#### What you are asked to do
Search the data for lines holding the word "enhancement". State how many there are, and nothing else.

#### Data excerpt
▬▬▬▬▬▬▬▬▬▬

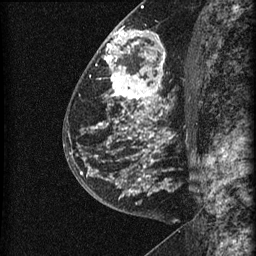
Breast MRI (dynamic contrast-enhanced), one sagittal slice; dynamic contrast-enhanced series, image 2 of 3 at this slice position (ordered by acquisition); 1.5 T; TE 4.2 ms, TR 22.7 ms; 1.5 mm slice thickness; 256 × 256 image matrix, field of view 180 × 180 mm. Female patient, age 48 years. From the clinical record (not read from this slice): setting: breast cancer imaged before/during neoadjuvant chemotherapy; receptor status: triple-negative.
Annotated regions visible in this slice (semi-automatically segmented with operator editing):
- analysis volume of interest (the breast-tissue region the enhancement analysis was run in; not a lesion): bounding box [x1, y1, x2, y2] px = [81, 23, 186, 202]
- tumour enhancement mask (voxels above the 90 % enhancement threshold inside the analysis volume of interest): [81, 30, 164, 197]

▬▬▬▬▬▬▬▬▬▬

#### Expected output
2